Section 9.1: Tests of a Hypothesis Based on a Single Sample

  1. Identify the two types of errors that we can make while performing a statistical hypothesis test with regards to rejecting / not rejecting the null hypothesis.
  2. Give the standard names for the two types of errors from the previous learning objective.
  3. Define the Type I and Type II error rates of a hypothesis testing procedure.
  4. State which of the two error rates we control by fixing \(\alpha\) for a hypothesis test.
  5. Explain the analogy between Type I and Type II errors and convictions in the US criminal justice system.
  6. Define test statistic.
  7. Explain how the three test statistics from Sections 9.2 and 9.3 measure the discrepancy between the null hypothesis and the data.
  8. Distinguish between a test statistic, which gives the procedure for testing a statistical hypothesis, and the observed test statistic, which is the application of that procedure to a particular sample.
  9. Define the rejection region of a statistical hypothesis test.
  10. Explain the rationale behind the procedure for constructing the rejection region for a hypothesis test of significance level \(\alpha\).
  11. Construct rejection regions for one-sided and two-sided alternative hypotheses.
  12. State and follow the “hypothesis testing recipe” given a claim about a population to test.

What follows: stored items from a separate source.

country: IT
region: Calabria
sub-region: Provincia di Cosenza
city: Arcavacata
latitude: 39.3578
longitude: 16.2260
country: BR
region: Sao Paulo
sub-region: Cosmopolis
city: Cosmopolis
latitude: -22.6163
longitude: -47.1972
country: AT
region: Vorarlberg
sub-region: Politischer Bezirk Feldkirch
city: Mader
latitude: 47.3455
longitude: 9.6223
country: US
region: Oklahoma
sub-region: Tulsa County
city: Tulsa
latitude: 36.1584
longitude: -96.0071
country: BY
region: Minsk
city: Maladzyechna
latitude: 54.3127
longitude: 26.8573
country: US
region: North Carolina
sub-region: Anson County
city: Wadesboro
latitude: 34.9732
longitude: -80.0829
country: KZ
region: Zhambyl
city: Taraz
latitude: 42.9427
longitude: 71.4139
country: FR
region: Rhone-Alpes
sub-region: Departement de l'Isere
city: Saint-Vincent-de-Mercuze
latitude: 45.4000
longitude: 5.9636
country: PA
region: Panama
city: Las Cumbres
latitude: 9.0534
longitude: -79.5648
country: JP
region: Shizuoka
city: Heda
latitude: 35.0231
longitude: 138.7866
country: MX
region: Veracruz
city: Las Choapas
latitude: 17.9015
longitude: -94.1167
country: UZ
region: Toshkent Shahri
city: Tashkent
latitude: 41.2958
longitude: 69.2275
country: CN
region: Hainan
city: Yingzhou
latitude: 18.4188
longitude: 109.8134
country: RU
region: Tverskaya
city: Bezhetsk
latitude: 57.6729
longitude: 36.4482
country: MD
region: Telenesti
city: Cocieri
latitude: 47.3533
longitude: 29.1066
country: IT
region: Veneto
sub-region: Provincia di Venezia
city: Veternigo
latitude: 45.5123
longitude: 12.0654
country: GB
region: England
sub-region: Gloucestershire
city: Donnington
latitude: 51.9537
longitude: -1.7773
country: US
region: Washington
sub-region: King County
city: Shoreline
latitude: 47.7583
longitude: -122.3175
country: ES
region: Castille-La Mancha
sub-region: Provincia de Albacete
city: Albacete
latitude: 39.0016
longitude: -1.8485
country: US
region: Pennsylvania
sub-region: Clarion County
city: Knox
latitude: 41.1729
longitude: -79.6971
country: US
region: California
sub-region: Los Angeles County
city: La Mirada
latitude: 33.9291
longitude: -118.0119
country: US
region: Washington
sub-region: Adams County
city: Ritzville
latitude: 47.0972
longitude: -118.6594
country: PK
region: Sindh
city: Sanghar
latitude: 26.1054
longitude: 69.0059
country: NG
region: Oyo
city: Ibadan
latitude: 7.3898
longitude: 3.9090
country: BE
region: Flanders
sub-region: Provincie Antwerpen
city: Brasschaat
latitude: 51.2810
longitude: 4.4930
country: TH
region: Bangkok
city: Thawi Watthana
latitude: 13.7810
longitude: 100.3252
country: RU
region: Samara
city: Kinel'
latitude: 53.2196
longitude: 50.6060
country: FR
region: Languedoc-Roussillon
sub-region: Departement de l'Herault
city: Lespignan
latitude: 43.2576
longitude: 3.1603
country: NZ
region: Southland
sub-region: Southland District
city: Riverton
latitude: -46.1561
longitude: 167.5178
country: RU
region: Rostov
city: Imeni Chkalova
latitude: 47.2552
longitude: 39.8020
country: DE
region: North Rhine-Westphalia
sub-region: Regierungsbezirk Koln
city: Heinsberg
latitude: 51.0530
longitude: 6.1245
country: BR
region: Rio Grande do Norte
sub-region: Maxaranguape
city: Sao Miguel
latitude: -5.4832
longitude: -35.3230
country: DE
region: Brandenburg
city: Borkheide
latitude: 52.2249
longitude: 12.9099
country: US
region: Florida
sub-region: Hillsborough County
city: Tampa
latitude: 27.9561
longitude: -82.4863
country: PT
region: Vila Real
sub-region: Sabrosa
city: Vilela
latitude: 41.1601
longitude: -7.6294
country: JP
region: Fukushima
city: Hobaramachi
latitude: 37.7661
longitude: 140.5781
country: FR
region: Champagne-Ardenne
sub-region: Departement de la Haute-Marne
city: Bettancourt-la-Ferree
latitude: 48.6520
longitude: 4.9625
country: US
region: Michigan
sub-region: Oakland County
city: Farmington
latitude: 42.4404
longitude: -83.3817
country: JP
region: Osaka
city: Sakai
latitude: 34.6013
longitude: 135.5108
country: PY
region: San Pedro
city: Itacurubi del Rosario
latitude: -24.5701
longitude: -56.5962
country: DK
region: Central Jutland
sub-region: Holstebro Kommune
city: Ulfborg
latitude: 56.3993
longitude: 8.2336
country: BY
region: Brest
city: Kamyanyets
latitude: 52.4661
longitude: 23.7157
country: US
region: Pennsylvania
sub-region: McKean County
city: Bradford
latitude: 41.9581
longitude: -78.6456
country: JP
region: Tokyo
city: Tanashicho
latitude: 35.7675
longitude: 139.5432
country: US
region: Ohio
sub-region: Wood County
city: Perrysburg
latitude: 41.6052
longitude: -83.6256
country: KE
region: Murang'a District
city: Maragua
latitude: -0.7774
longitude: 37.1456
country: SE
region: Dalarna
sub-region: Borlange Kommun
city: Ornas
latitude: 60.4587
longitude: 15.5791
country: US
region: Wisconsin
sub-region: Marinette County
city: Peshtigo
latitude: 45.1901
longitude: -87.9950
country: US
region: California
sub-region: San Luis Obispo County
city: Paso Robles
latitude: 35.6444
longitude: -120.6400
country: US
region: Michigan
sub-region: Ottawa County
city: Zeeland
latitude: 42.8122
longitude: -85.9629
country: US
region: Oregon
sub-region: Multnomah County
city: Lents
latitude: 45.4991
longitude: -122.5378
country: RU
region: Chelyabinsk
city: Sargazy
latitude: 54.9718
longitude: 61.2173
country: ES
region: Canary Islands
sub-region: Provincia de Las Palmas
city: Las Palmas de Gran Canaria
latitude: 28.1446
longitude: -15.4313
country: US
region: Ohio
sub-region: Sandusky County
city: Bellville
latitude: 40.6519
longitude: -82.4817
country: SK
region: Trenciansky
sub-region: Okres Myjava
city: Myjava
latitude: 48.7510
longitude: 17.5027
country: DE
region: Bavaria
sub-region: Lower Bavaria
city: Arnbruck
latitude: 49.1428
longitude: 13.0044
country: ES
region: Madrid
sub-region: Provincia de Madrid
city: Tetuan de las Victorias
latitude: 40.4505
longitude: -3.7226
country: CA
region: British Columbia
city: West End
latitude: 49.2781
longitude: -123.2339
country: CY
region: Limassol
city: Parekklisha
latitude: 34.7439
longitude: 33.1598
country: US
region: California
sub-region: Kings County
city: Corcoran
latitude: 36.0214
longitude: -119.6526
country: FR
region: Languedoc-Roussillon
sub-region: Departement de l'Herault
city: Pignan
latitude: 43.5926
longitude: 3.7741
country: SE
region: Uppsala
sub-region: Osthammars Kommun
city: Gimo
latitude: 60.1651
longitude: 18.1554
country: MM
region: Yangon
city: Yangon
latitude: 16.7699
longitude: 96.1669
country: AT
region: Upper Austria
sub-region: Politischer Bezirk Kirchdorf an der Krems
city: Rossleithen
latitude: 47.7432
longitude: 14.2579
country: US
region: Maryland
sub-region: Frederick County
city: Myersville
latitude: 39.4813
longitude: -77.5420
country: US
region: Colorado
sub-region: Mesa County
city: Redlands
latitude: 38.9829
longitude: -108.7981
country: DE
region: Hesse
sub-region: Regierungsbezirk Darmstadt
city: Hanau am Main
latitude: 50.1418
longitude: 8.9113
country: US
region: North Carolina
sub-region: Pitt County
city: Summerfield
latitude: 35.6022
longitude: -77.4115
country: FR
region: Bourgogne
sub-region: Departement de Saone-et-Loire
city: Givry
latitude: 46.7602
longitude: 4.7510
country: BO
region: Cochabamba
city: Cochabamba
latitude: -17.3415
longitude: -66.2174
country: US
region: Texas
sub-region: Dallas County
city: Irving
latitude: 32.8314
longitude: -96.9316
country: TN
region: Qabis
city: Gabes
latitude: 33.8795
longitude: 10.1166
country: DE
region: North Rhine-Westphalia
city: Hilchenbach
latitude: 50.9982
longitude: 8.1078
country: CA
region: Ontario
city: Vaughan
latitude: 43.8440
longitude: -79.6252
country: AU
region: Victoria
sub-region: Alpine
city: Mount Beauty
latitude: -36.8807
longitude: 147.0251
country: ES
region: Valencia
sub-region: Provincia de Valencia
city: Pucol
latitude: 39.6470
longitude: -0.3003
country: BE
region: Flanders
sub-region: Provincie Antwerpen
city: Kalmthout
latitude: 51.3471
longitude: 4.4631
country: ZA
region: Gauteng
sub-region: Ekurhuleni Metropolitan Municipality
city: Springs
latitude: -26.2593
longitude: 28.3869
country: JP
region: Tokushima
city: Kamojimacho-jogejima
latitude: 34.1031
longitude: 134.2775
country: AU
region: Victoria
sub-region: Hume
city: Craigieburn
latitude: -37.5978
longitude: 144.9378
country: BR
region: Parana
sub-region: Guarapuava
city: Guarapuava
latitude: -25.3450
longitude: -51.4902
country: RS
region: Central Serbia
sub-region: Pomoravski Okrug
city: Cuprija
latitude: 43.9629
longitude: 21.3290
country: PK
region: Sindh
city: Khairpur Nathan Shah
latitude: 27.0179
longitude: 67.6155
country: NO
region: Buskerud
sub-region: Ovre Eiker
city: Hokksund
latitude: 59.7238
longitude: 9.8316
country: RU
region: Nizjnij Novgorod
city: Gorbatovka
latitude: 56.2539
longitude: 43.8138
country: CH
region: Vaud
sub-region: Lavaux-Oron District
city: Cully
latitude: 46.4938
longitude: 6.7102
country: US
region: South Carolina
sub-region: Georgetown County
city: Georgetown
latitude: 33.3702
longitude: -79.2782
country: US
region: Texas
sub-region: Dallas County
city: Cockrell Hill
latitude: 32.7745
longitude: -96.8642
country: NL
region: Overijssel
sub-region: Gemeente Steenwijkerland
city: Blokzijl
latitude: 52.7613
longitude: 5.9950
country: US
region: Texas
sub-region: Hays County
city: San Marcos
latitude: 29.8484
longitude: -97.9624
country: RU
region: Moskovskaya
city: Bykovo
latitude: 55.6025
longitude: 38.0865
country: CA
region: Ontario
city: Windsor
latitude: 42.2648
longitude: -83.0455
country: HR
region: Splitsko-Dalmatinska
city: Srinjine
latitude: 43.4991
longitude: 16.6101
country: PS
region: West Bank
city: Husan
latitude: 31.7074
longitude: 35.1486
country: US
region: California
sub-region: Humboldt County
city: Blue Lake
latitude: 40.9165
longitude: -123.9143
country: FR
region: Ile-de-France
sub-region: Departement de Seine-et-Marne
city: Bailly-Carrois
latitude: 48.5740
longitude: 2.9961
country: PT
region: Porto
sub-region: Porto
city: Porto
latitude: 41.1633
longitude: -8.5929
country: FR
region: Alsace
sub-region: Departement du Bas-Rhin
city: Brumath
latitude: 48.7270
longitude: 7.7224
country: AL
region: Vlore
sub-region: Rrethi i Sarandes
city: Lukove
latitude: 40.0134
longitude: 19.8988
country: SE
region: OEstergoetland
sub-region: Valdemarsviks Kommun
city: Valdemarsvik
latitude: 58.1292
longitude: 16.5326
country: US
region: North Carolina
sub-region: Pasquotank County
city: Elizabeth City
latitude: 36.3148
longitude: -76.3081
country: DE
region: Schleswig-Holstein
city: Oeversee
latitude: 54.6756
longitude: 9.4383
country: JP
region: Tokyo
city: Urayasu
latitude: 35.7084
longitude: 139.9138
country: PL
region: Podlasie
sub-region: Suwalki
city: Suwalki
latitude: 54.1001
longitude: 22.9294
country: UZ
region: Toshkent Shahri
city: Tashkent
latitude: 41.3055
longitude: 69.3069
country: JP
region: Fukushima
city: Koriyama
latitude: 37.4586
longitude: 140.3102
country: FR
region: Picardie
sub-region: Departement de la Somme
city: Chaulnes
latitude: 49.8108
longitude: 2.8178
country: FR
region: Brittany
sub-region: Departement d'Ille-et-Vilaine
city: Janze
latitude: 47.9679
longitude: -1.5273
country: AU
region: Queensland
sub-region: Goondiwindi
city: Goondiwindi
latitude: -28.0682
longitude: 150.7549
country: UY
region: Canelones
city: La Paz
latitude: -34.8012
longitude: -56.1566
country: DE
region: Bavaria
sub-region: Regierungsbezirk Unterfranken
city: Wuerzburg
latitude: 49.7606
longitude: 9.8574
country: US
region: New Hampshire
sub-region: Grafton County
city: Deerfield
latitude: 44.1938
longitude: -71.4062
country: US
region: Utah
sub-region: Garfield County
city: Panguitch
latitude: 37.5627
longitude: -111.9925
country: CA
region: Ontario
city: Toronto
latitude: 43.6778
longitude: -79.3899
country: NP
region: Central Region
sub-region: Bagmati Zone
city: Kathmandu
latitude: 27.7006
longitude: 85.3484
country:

Section 9.2: Tests About a Population Mean

  1. State an appropriate test statistic to test a claim about the population mean of a Gaussian population with known population standard deviation.
  2. State an appropriate test statistic to test a claim about the population mean of a Gaussian population with unknown population standard deviation.
  3. Identify when the \(Z\) or \(T\) statistics are appropriate to test a claim about the mean of a population.
  4. Perform a level \(\alpha\) hypothesis test for a claim about a population mean.

Section 9.3: Tests Concerning a Population Proportion

  1. State an appropriate test statistic to test a claim about the success probability / population proportion from a binomial experiment.
  2. Identify when the \(Z\) statistic is appropriate to test a claim about the success probability of a binomial experiment.
  3. Perform a level \(\alpha\) hypothesis test for a claim about a binomial success probability or population proportion.